Ambassador Ajisomo said ECOWAS believes that dialogue is the best path to pursue.
He said ECOWAS has invested so much in Liberia to sustain peace, and sees dialogue as the way forward.
But the UN Resident Coordinator and Head of the UN Country Team in Liberia Yacoub El Hillo said protest is the best way because it allows the people to petition their leaders.
He said no one should stop the June 7 protest from happening considering that it is one of the ingredients of democracy, adding "it is a good thing to protest."
Ambassador Hillo said all of the protests that have been staged under this government turned out to be peaceful and believes the same will be done come June 7.
He cited his country Sudan where protest was held and led to the resignation of the president of that country who he referred to as dictator.
But he was quick to add that this is not the case with Liberia, because the people just want to petition their government.
However, President Weah differed with Ambassador Hillo, adding that the people of Sudan did not pursue the path of dialogue which has today divided the country.
According to him, had the people of Sudan pursued the path of dialogue, that country could have been peaceful today.
He said though it is the right of people to protest, but they should always consider the common good of the country.
For his part, Chief Zanzan Kawor said the traditional chiefs will engage COP to ensure that it pursues dialogue rather than protesting.
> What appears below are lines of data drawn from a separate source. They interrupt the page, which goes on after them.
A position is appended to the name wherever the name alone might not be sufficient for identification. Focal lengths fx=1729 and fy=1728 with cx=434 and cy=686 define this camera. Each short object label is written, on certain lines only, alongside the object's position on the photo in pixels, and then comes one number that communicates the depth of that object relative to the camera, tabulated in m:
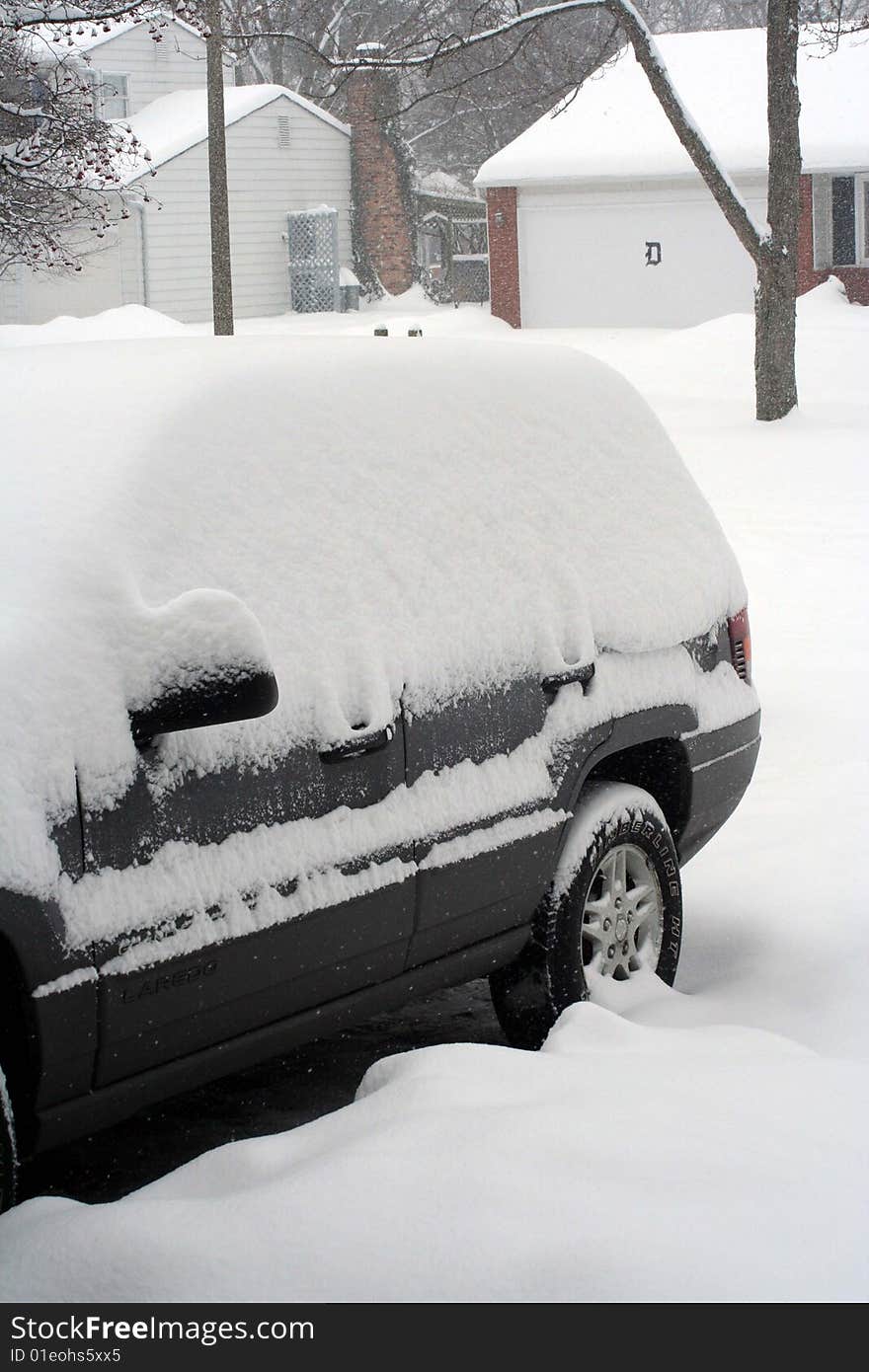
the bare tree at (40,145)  12.52
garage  32.50
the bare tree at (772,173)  19.28
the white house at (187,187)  35.38
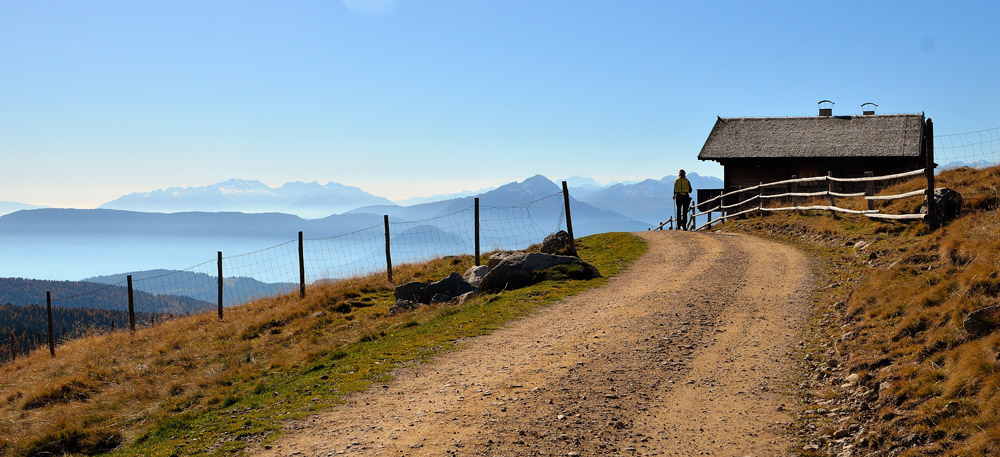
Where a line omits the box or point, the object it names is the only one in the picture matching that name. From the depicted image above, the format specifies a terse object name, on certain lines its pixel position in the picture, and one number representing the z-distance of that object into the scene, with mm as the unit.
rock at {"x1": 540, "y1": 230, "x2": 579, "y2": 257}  21762
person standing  29969
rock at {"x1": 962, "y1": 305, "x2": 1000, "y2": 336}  7582
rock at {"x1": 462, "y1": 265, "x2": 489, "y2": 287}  19181
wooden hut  35562
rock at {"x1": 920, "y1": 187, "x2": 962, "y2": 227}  16172
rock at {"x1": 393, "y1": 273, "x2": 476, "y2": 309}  17719
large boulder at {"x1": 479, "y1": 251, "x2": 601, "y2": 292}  17812
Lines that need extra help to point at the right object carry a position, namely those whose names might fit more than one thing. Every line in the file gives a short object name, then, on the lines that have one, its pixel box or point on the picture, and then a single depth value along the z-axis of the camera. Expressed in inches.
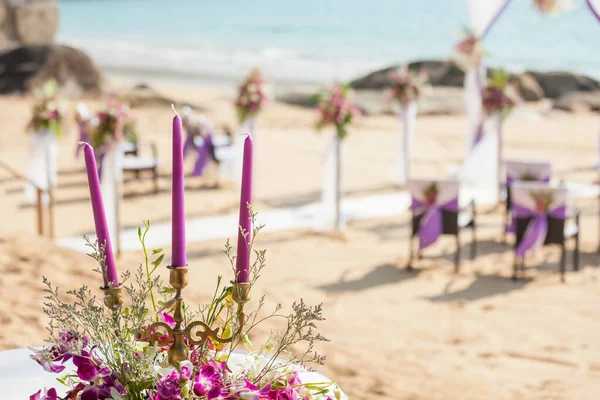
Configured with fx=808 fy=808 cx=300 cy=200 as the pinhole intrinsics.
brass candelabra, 67.2
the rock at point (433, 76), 1156.5
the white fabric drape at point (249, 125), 467.2
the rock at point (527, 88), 1050.7
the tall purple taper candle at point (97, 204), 64.8
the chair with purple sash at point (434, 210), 332.5
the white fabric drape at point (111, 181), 346.0
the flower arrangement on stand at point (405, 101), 493.4
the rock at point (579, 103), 936.9
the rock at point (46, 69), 884.6
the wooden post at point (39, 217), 328.5
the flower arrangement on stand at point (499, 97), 447.8
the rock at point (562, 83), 1123.3
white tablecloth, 92.1
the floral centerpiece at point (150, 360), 64.5
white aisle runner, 378.3
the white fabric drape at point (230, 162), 493.7
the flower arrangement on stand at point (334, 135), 389.7
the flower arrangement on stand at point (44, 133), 434.6
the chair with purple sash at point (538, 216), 317.7
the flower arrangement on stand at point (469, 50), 453.4
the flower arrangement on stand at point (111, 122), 346.9
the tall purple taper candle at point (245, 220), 66.0
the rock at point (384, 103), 916.0
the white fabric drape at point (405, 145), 497.0
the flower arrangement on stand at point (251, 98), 461.4
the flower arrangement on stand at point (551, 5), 339.6
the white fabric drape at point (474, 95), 459.2
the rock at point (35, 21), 1106.7
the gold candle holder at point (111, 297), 67.2
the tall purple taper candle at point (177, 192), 62.6
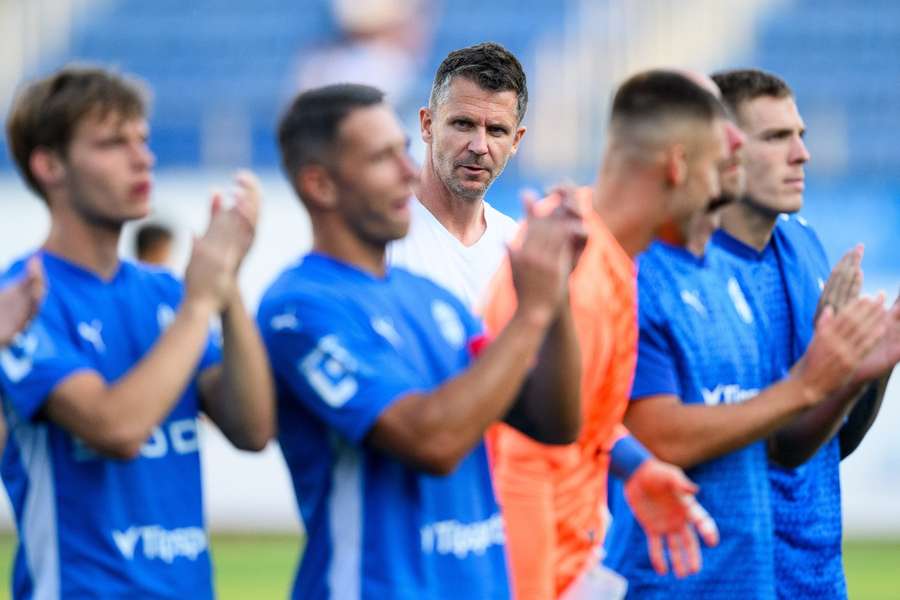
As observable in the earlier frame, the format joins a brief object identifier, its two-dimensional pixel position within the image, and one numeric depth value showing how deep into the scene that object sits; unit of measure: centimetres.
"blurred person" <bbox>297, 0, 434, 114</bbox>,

He said they as traditional leaders do not have any green card to travel out of Liberia when conflict breaks out, as such; they are under obligation to prevent conflict by pursuing dialogue.
Chief Kawor said his institution will do all it can through dialogue to ensure that the planned protest is not held.
In remarks, the Secretary General of Liberia Council of Churches Rev. Christopher Toe said LCC has been longing for the government and COP to meet and dialogue because it is the best thing to do.
He said LCC believes that it is time to dialogue rather than protesting.
The National Chairman of the Imam Council of Liberia, Sheikh Ali Krayee said dialogue should be pursued.
He however, expressed disappointment in the decision of COP to stage its protest on June 7, a day after the end of Ramadan, which also falls on Friday.
Imam Krayee said the Holy month of Ramadan is for unity, reconciliation and forgiveness, as such; it is unfair to the Muslim community for a protest to be staged right after Ramadan.